No hay prisa en levantar el Velo.

La Naturaleza con Elementos Visibles

Protege el Misterio de lo No-Visible.

Aquel que revele su misterio dominará la Tierra.

Otro invisible contestó:

La Máscara que cubre nuestra Cara

Oculta la Transparencia de la Materia vana.

Sólo aquellos que perciben lo Invisible

Son capaces de apreciar lo Visible.

El rey se quedó en las mismas. Una generación de Rosignols llegó a poner el código de le Grand Chiffre al servicio de la Corona francesa para interceptar las misivas de los Rosacruces. En medio de la conmoción general, apareció un segundo manifiesto:

Nosotros Diputados del Colegio de la Rosa-Cruz aconsejamos a todos aquellos que quieran entrar a nuestra sociedad y congregación, y lleguen a enseñarse en el perfecto conocimiento del Muy Alto, en nombre de quien estamos hoy reunidos, nosotros los haremos de visibles invisibles, y de invisibles visibles, de modo que puedan ser transportados por los países extranjeros donde el deseo los lleve.

Los lectores advertían que ellos podían adivinar sus pensamientos. Si alguien quisiese comunicarse con los Rosacruces, inducido por la voluntad de inscribir su nombre en el registro de la hermandad, ellos, jueces de los pensamientos humanos, los convencerían de la verdad de sus promesas. Por esa razón, no podían revelar al mundo el lugar de su morada.

Gabriel Naude escribió que el sentimiento popular hacia los Rosacruces creció tanto en Francia que se propagó por el país con la ferocidad de un huracán. Noticias fantásticas cruzaron las fronteras. Henricus Neuhusius afirmó en Advertissement pieux et trés utile des Fréres de la Rosee-Croix que había tres colegios Rosacruces en el mundo. Uno en la India “en una isla flotando en el mar”, otro en Canadá, y el tercero en París, en ciertos lugares subterráneos. Algunos creyeron que los Invisibles estaban del lado de Dios; otros, del Diablo.

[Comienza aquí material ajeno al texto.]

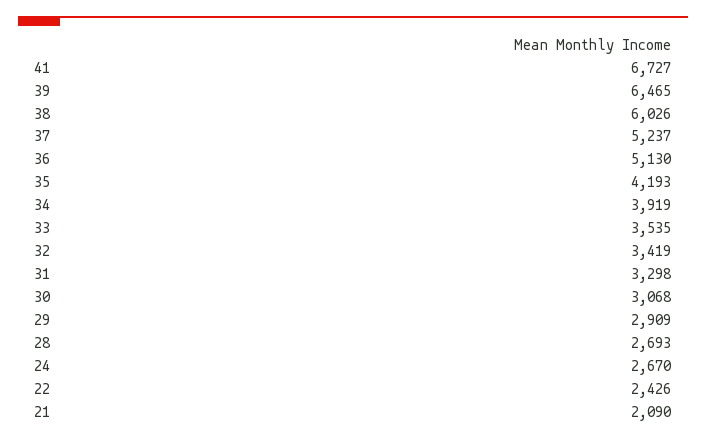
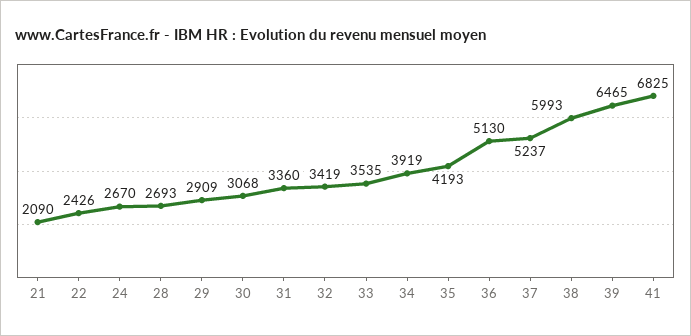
41: 6727 -> 6825
38: 6026 -> 5993
31: 3298 -> 3360

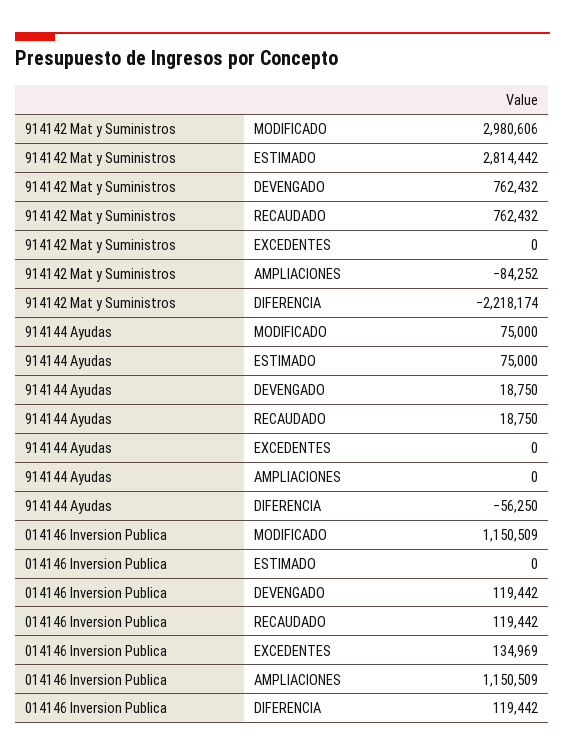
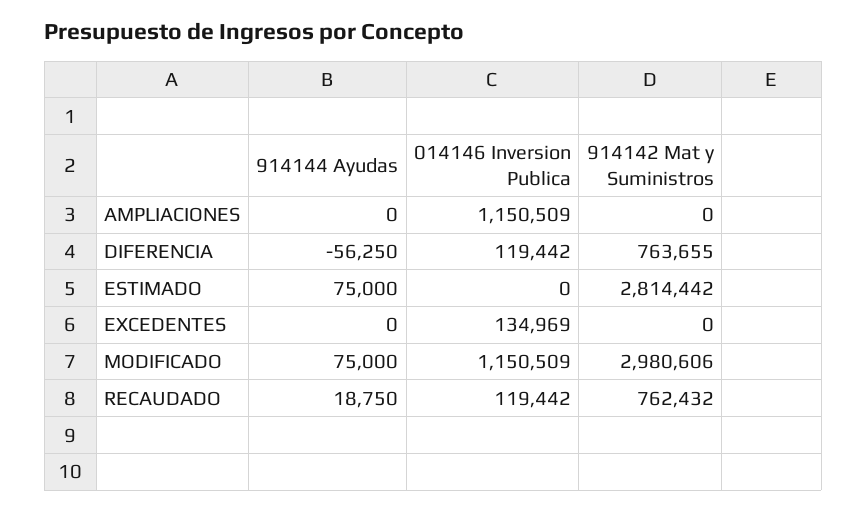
914142 Mat y Suministros, DEVENGADO: 762432 -> none
914142 Mat y Suministros, AMPLIACIONES: -84252 -> 0
914142 Mat y Suministros, DIFERENCIA: -2218174 -> 763655
914144 Ayudas, DEVENGADO: 18750 -> none
014146 Inversion Publica, DEVENGADO: 119442 -> none

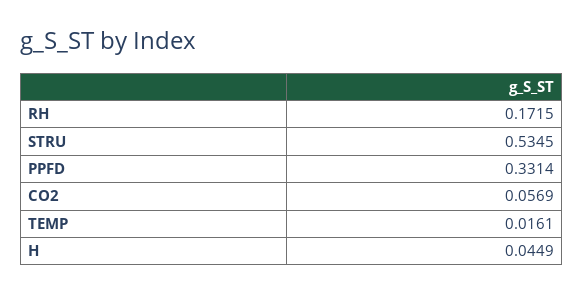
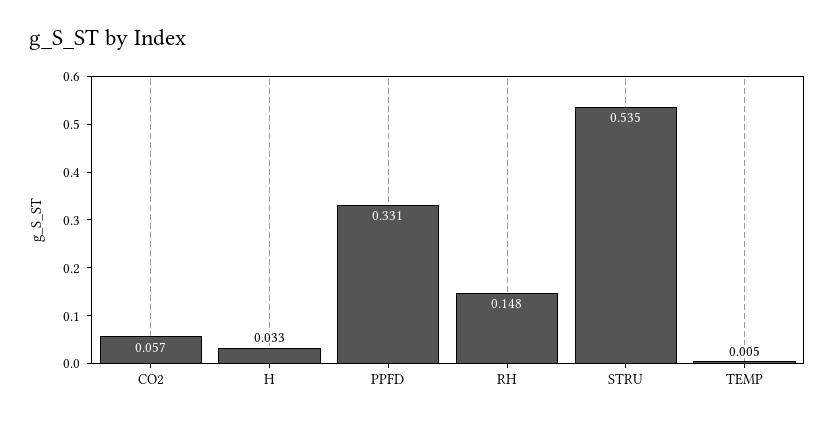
RH: 0.1715 -> 0.148
TEMP: 0.0161 -> 0.005
H: 0.0449 -> 0.033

El barullo duró un año. Los elusivos Rosacruces abandonaron Francia tan invisiblemente como habían llegado. Se fueron, pero no se fueron, porque en otras partes de Europa siguieron enseñando a sus miembros las técnicas para alcanzar la invisibilidad. Elias Ashmole heredó una receta para caminar invisible, y el masón John Macky enseñó cómo un hombre podía hacerse transparente. Corrió la voz de que en la flota de diez barcos holandeses que partió a la conquista de Perú se embarcaron dos de los seis invisibles para buscar una piedra de oro, y que, en julio, cuando el barco Anne dejó Inglaterra rumbo a New Plymouth, entre los colonos hubo dos Rosacruces, los cuales establecerían en Manhattan la Compañía Neerlandesa de las Indias Occidentales. Otro invisible se quedó en Francia para participar en Citeaux en las reformas de los monasterios de Saint-Augustin, Saint-Benoit y Cluny. Otro más, por la Vía Antigua se dirigió a Roma disfrazado de prelado del Sacro Colegio para asistir al cónclave de los 55 cardenales que el 19 de julio elegiría papa a Matteo Barberini bajo el nombre de Urbano VIII.

A comienzos de agosto siete invisibles pagaron en coronas españolas a un cochero para que los llevara a Rouen, porque habían oído que ahí se encontraba la piedra de oro. Temprano en la mañana, un coche jalado por cuatro caballos dejó París. Desde Roma, el que se hizo llamar Imperator de la Fraternidad mandó un mensaje secreto a sus seguidores. Descifrado por Rossignol, decía: “Atención, hermanos, los invisibles que hoy abandonamos esta villa regresaremos un día para ocuparla”.